Нина все еще не пришла в себя от смерти Слюсаренко и Климовой, смерти, похожей на слепое самоубийство. Все это жило в ней и не отпускало, а теперь этот суд, где ей предстоит встреча с человеком, из-за которого она ходит до сих пор с палочкой, встреча с каким-то министерским избалованным сынком. Ее заставят заново мысленно переживать ту тяжелую ночь, когда она чуть не рассталась с жизнью… Зачем это все? Чтобы восторжествовало правосудие? А она-то кто на этом торжестве? Человек, обуянный жаждой расплаты, отмщения?.. Но после смерти Слюсаренко что-то изменилось, она сама еще не могла осознать, что именно.
Когда они подходили к зданию суда, то издали Нина увидела оранжевую «Волгу». Вот в этой машине приезжал к ней Слюсаренко и надменная мать насильника, уверенная в себе, в своей правоте. Наталья Карловна тогда ничего не добилась, в Нине только усилился протест, она и схлестнулась из-за этого со Слюсаренко, сказала, что не будет вытаскивать его кореша, а потом оказалось — Слюсаренко этого и не нужно было… Его страшные слова «мы живем в мертвой зоне» вошли в нее как заноза и после его гибели оттеснили все на второй план. А если в самом деле Слюсаренко прав? Если прав, то зачем, зачем все эти битвы, вся эта направленность на торжество справедливости? Ведь в пустоте ее и быть не может… И все же в ней не было уверенности в правоте Слюсаренко. Он был одинок, этот сын полицая, не признающий никаких моральных принципов. Однажды он так и ляпнул: «Да ее нет, вашей морали, ее и быть не может среди глобальной лжи!» Тогда она просто не воспринимала его слов и только сейчас задумалась над ними. Как же он мог жить вообще на этом свете, талантливый человек, с такой зияющей раной в душе?
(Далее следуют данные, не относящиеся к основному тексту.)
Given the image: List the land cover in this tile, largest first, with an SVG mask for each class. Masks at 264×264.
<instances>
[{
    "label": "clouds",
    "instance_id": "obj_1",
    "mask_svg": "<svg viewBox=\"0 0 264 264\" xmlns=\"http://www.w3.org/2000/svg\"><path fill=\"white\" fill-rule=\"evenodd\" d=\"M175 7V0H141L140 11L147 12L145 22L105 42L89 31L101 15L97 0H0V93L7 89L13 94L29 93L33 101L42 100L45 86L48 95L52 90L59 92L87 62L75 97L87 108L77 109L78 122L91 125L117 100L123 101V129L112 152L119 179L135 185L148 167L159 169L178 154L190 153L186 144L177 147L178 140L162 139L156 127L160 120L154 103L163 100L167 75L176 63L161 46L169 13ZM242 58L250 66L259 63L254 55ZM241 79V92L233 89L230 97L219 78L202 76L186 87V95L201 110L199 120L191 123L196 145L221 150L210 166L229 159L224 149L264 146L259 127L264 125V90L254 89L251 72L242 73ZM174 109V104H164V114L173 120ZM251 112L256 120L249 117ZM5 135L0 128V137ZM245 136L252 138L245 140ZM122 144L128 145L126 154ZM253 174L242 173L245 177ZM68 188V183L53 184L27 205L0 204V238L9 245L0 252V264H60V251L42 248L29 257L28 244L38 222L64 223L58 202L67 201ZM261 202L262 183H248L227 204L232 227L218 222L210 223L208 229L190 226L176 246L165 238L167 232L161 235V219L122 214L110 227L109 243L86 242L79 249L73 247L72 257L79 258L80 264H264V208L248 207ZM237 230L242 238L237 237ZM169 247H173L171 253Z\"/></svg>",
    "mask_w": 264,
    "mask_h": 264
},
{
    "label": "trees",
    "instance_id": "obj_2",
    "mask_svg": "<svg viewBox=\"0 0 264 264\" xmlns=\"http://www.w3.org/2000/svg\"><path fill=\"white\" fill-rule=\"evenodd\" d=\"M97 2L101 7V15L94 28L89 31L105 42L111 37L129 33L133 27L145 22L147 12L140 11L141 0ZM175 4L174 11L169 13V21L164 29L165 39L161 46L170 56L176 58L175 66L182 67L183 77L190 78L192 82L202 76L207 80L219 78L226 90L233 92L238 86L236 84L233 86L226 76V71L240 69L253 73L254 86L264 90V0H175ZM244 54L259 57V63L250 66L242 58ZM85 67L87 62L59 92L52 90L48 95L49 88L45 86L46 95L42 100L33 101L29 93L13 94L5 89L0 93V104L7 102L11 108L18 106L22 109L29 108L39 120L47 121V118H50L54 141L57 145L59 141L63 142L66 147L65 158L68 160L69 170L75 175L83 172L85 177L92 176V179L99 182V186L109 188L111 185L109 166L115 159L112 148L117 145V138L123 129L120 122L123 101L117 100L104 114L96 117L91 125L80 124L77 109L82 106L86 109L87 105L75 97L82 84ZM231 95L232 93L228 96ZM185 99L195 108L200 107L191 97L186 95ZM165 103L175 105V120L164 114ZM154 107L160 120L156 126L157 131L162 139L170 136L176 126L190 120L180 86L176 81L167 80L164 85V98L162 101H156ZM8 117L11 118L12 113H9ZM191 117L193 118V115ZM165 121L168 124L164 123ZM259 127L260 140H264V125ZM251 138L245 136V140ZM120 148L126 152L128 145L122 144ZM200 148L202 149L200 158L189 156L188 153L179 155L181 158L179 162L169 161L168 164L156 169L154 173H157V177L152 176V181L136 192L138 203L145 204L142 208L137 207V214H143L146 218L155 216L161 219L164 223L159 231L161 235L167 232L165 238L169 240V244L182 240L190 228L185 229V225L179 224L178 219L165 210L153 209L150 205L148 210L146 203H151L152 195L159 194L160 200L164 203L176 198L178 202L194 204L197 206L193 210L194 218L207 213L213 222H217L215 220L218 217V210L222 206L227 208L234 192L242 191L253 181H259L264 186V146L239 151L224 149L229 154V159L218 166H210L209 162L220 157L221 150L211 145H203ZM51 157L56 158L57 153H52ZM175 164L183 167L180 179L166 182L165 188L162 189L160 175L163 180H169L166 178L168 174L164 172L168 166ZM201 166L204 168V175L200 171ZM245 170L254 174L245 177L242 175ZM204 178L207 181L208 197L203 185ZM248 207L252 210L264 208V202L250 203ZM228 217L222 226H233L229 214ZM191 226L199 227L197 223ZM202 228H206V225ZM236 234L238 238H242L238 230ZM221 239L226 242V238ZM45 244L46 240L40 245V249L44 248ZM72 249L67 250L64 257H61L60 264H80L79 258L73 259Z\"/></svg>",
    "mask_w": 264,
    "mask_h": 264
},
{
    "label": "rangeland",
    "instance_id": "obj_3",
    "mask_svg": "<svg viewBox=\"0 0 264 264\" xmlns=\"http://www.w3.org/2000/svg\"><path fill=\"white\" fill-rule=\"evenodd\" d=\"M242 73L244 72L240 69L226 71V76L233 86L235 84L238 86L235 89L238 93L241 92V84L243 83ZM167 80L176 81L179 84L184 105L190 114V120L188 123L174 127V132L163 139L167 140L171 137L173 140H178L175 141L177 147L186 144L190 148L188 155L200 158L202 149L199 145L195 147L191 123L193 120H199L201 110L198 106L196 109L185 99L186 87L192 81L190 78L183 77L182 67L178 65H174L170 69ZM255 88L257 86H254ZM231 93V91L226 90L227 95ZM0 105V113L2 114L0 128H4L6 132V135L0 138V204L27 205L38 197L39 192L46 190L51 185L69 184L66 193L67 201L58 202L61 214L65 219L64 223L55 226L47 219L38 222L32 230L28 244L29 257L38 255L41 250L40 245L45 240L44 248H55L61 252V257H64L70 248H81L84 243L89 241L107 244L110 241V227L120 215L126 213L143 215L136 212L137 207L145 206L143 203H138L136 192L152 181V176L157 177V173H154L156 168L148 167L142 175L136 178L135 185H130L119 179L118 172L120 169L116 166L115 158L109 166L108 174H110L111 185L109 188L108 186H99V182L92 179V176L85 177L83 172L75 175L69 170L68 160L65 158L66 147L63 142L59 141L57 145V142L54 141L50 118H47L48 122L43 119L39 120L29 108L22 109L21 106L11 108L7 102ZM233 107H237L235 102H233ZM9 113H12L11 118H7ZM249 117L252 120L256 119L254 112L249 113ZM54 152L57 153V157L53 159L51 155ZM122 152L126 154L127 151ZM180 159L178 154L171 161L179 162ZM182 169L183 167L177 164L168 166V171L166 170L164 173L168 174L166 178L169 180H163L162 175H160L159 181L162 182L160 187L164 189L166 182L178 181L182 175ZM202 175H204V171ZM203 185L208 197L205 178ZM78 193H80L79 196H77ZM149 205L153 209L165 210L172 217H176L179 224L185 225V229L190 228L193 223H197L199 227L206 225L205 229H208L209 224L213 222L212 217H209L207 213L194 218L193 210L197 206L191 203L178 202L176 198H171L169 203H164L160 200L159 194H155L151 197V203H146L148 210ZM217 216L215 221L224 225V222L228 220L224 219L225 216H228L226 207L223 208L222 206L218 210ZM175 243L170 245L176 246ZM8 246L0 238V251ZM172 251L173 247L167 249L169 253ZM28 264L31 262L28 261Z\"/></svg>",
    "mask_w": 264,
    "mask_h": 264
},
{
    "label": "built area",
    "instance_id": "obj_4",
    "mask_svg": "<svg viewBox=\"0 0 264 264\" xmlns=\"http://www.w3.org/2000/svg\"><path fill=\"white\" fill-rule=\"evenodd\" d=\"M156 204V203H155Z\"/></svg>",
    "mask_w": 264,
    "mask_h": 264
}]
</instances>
Виктор ввел ее в небольшую комнату, где стояло несколько скамей, стол на возвышении. Пахло мокрой одеждой, люди или сидели в ней, или, сняв с себя, положили на свободную скамью, стоящую в углу.
Из-за стола поднялась совсем юная девушка в красной шерстяной кофточке.
— Вы Самарина? — спросила она чуть шепелявым голосом.
— Да.
— Ну хорошо. — Она что-то пометила в папке и сразу же направилась к двери, обитой коричневым дерматином.
Едва она вышла, а Нина села, как за спиной ее послышался гул голосов, но оборачиваться она не стала. Впереди за столиком сидел круглолицый человек в дорогой замшевой коричневой куртке, разложив перед собой множество бумаг, а напротив него в форме неподвижно застыл прокурор — это Нина поняла сразу — со щетинкой усов под плоским носом и желтенькими волосиками на голове, неопределенного возраста.
Едва она успела это разглядеть, как коричневая дверь отворилась, через нее под охраной двух милиционеров вошел Сольцев, он шагнул решительно к загородке, худощавое его лицо мало изменилось, глаза были жесткими. Никто и опомниться не успел, как к нему метнулась тонкая, гибкая женщина — Наталья Карловна, и Сольцев сразу же склонился к ней, а она звучно его поцеловала.
— Назад, гражданка! — зло окликнул ее милиционер.
И тут же раздался тонкий голосок девчушки в красной кофте:
— Встать! Суд идет!
Все поднялись, поднялась и Нина, опираясь на палку. На председательское место села простоватая женщина, ее лицо выглядело безразличным и усталым, а справа и слева от нее — двое мужчин, один пожилой, со множеством орденских планок, другой молодой, спокойный, с конопатым лицом.